Which makes Rosenberg’s piece a goldmine of digestible info about Turchin and what he believes.

A smattering:
(Quoted from Rosenberg’s Salon article)

“As with any study of dynamical systems—from the simplest to the most complex—it’s logical to focus on critical indicators of when such systems shift from one regime (stability, say, or expansion) to another (instability, or decline). So it was perfectly apt that Turkin wrote a 2010 letter to  warning of “growing instability” over the next decade, citing a number of “leading indicators of looming political instability” including “stagnating or declining real wages, a growing gap between rich and poor, overproduction of young graduates with advanced degrees, and exploding public debt.”
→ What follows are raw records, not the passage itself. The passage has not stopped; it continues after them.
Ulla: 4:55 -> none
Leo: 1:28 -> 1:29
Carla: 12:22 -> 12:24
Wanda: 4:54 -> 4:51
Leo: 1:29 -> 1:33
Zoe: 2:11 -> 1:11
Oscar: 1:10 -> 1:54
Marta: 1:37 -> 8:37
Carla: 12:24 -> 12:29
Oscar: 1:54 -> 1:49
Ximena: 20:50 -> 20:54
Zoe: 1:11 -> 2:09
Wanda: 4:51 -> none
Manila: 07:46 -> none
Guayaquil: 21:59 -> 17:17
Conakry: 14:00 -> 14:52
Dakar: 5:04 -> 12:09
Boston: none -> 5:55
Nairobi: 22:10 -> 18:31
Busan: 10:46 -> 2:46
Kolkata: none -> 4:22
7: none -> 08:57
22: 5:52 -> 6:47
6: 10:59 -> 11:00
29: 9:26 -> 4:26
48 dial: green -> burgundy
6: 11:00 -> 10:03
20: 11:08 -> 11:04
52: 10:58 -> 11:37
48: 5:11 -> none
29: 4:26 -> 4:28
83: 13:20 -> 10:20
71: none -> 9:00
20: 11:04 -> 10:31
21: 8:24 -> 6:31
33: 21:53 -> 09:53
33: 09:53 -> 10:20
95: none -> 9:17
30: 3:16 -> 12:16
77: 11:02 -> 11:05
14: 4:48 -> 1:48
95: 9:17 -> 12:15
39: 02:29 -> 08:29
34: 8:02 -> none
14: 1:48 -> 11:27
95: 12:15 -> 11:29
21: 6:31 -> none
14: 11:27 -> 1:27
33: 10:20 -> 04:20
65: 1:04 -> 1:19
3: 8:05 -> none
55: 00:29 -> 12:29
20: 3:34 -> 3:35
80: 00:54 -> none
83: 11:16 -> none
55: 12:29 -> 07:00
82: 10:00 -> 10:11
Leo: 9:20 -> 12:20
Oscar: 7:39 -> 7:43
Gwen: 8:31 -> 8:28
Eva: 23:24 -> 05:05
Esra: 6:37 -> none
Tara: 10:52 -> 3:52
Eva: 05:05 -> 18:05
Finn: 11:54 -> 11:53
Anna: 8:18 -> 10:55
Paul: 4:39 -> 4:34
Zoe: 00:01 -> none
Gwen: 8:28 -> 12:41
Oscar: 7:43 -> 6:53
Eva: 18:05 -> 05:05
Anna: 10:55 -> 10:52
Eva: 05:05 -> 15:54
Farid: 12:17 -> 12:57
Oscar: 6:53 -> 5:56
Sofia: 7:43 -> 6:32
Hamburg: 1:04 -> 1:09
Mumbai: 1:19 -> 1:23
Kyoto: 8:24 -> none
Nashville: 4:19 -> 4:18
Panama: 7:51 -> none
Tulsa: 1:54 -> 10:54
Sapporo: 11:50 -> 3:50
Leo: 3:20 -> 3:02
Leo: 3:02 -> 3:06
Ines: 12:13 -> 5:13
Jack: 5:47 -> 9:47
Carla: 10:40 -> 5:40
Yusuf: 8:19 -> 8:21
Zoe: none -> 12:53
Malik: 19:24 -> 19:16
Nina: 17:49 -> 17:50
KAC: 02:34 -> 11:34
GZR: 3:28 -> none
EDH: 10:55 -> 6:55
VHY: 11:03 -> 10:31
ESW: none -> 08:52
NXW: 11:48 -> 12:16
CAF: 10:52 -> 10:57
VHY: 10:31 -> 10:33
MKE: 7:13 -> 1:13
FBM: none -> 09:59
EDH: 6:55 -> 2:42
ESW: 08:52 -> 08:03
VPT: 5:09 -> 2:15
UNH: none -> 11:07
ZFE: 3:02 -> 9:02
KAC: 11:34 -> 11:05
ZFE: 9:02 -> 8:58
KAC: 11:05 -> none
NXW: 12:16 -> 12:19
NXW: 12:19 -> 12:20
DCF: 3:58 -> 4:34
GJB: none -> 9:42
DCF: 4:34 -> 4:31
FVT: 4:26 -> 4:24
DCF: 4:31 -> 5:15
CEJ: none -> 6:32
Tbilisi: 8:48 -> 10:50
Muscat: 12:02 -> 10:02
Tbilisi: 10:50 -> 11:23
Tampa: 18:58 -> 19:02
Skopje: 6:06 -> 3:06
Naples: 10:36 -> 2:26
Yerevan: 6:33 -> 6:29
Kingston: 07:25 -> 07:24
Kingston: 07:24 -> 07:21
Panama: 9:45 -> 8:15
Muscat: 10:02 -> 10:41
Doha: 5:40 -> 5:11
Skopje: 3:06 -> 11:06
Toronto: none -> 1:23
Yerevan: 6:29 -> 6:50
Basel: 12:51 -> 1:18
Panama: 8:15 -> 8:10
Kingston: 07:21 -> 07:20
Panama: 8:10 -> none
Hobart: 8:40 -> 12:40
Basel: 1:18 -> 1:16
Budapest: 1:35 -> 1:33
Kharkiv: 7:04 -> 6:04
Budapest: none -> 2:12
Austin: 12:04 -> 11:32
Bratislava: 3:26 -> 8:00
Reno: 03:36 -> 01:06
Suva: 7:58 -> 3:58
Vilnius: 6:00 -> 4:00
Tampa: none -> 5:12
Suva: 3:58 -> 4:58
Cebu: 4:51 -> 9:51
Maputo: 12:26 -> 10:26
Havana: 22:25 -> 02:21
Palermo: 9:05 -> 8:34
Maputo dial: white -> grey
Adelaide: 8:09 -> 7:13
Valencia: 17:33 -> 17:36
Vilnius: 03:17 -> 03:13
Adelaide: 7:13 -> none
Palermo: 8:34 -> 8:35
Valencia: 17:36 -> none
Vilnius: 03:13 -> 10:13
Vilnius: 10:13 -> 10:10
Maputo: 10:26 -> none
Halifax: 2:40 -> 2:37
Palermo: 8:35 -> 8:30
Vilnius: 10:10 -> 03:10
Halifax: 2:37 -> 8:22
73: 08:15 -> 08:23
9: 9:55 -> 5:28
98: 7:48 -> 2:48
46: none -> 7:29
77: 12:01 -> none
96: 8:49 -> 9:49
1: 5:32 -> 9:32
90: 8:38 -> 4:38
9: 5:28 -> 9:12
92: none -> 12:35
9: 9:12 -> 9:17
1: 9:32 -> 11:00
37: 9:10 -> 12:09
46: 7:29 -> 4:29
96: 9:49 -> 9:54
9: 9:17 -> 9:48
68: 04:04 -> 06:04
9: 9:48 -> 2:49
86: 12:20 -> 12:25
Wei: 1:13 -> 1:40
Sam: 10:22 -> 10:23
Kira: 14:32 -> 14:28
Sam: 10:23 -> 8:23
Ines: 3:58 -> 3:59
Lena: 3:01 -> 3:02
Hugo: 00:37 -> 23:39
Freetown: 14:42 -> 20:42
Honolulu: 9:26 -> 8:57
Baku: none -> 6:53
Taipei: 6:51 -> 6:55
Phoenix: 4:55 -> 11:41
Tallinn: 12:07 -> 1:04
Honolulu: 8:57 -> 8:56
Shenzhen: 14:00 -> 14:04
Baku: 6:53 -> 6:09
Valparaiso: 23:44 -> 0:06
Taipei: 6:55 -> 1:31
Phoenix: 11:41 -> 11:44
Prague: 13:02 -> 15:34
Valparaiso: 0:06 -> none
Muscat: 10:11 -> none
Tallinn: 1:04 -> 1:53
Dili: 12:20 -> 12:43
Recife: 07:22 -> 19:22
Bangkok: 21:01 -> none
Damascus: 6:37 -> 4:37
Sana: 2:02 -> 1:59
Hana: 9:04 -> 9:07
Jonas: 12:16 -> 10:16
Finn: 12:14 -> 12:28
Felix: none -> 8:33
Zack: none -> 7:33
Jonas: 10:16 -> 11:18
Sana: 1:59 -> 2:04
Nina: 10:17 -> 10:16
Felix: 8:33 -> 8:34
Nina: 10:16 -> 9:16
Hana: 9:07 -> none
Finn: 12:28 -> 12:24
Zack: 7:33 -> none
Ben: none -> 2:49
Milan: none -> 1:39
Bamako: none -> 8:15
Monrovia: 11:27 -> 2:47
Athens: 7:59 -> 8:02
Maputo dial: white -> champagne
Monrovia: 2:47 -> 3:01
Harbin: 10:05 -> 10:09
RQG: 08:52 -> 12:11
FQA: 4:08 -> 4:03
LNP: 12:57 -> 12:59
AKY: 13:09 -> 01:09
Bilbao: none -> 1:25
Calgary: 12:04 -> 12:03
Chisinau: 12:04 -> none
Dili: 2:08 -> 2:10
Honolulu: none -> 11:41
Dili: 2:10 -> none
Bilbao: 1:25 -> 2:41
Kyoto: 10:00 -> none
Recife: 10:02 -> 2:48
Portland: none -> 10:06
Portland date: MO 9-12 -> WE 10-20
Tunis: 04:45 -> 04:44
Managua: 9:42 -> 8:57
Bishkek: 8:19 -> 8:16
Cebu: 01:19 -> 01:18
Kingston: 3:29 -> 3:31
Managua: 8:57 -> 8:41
“In the United States, 50-year instability spikes occurred around 1870, 1920 and 1970, so another could be due around 2020,” with all the relevant cycles—including a “youth bulge” of people in their 20s—“set to peak in the years around 2020.”

“In fact, Turkin (sic) argues that what we’re seeing now represents an unraveling of what makes civilization possible.”

“There are not enough positions, power positions governing, in business and government, to satisfy all elite aspirants. And that’s when inter-elite competition starts to take uglier forms.” That can be measured in terms of “overproduction of law degrees, because that’s a direct route into government, or the overproduction of MBAs,” and, higher up, in the increased competition for House and Senate seats, where the money spent on such contests spirals ever upwards.”

“So the competition intensifies, and when competition intensifies, there are losers. There are many more losers now than there were 40 or 50 years ago,” Turkin said, and “Many of them are not good losers,” meaning they devote themselves to frustrating others, further eroding the cooperative ethos societies need to keep functioning.”


There is way more. Mr. Rosenberg wrote about a tough subject in a pretty insightful way.